Brazilian President Jair Bolsonaro Endorses Donald Trump’s Reelection

President Donald Trump, left, shakes hands with Brazilian President Jair Bolsonaro during a bilateral meeting on the sidelines of the G-20 summit in Osaka, Japan, Friday, June 28, 2019. (AP Photo/Susan Walsh)

Brazilian President Jair Bolsonaro announced his endorsement of President Donald Trump in an event signing a new trade agreement between the United States and Brazil on Tuesday in the South American country.

“God willing I will be able to attend Trump’s second inauguration,” said Bolsonaro at a press conference detailing the new agreement with US National Security Advisor Robert O’Brien. Bolsonaro wanted to emphasize that he does not wish to “interfere” with the US election, but that his support for President Trump comes from the heart.

Bolsonaro and Trump have coordinated on policy to contain Venezuelan and Cuban-style Communism within South America. NSA O’Brien stated that relations between the US and Brazil have “never been stronger” at the trade agreement signing. The US designated Brazil a “non-NATO” ally in 2019, and the two countries have worked together on environmental policy to deter wildfires in the Amazon rainforest.

The new “mini-trade deal” signed between the two countries will regulate telecommunications exchanges between the US and Brazil. Brazil, which is the second-most populous nation in the New World with 211 million people, is an increasingly significant country in global business and diplomatic affairs.

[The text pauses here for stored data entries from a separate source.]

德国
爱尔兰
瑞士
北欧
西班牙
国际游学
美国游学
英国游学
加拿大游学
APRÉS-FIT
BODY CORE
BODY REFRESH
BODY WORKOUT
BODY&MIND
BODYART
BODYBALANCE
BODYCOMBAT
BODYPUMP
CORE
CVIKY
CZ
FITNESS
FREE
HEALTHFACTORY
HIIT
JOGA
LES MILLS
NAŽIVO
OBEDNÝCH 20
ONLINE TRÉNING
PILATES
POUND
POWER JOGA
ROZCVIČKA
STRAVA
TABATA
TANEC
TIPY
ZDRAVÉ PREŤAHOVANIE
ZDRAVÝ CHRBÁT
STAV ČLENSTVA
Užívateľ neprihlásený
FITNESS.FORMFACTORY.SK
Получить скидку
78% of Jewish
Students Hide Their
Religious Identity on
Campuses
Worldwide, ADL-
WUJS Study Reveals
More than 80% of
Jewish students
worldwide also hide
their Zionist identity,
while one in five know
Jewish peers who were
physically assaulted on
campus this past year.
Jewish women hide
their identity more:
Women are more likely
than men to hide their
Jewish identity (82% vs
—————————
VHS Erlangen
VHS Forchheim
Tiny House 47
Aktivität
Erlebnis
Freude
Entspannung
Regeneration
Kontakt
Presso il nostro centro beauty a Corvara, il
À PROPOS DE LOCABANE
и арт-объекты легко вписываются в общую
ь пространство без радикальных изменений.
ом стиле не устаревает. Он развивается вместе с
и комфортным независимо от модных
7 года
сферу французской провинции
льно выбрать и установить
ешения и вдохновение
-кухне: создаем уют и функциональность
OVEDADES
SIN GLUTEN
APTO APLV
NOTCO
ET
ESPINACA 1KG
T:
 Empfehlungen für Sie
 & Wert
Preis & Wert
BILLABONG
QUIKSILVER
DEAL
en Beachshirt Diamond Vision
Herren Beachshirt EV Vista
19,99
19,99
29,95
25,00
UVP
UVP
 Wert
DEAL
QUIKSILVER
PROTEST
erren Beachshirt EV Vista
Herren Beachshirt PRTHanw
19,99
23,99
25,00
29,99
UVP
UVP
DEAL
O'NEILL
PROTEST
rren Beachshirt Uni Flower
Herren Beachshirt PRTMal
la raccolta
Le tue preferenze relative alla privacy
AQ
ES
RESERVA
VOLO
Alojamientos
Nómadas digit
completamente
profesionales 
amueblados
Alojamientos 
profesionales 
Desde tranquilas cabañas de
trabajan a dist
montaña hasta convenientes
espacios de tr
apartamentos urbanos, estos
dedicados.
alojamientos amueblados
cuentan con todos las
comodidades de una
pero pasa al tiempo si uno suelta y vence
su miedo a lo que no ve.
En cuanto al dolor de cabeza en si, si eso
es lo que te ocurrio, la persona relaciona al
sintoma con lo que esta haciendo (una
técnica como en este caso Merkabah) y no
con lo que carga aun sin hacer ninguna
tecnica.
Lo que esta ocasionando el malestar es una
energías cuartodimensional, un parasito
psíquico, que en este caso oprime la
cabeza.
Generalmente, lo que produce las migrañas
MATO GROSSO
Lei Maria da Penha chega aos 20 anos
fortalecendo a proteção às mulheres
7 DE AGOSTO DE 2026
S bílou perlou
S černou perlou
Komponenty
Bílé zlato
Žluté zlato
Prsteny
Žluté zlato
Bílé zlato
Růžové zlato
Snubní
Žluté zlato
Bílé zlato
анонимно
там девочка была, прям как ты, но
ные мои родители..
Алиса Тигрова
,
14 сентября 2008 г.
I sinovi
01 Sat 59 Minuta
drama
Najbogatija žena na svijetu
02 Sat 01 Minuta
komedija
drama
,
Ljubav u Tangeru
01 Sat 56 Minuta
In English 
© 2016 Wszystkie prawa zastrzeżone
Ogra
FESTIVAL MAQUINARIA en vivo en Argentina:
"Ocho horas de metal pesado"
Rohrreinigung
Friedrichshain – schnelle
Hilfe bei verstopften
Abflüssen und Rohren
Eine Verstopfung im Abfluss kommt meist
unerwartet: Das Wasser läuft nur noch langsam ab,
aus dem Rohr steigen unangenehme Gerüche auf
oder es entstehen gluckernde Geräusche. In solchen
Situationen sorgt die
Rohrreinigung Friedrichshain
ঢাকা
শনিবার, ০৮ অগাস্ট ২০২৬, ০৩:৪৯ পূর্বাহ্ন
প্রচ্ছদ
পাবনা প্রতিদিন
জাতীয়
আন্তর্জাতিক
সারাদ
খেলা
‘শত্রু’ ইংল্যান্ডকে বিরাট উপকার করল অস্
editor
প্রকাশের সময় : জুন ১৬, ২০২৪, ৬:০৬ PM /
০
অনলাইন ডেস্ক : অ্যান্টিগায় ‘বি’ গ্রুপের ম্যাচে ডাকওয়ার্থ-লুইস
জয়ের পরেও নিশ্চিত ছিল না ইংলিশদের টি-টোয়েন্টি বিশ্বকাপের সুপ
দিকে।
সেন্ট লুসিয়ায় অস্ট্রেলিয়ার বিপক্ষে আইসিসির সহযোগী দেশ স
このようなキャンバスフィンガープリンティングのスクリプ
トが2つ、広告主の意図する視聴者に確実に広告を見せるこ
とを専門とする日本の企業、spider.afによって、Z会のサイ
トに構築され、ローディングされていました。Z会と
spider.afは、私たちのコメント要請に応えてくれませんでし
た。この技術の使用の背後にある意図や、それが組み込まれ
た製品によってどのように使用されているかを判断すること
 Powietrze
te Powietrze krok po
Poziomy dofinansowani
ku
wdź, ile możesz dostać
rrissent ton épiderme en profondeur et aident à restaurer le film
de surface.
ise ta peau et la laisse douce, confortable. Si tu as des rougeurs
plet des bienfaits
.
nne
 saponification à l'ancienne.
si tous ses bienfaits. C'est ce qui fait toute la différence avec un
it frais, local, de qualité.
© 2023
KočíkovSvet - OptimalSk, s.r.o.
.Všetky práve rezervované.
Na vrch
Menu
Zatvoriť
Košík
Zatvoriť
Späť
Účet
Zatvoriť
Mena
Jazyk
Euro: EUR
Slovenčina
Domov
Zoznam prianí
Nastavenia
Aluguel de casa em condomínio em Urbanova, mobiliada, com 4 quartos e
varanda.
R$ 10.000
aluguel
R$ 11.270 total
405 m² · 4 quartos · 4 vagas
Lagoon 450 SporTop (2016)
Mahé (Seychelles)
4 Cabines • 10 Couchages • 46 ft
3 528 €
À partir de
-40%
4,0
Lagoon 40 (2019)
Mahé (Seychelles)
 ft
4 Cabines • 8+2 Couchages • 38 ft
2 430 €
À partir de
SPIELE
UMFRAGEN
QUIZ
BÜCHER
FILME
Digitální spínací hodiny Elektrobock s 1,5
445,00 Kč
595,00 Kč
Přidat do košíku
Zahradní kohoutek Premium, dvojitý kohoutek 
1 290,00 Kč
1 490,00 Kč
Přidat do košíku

Bolsonaro himself is somewhat of a right-wing populist in the veins of global leaders such as Viktor Orban, Andrzej Duda, and President Trump. He won election in 2018 in a landslide, capitalizing on alienation among the Brazilian electorate for the socialist-style governments that had governed the country for over a decade, mass crime, and preferences for gun rights.

Establishment liberals frequently receive endorsement from globalist leaders across the world, and never think twice about not crying “foreign interference” in the event that it benefits them. President Bolsonaro isn’t an American, but it certainly bodes well to see the leader of the Americas’ second largest country develop a strong working relationship with President Trump.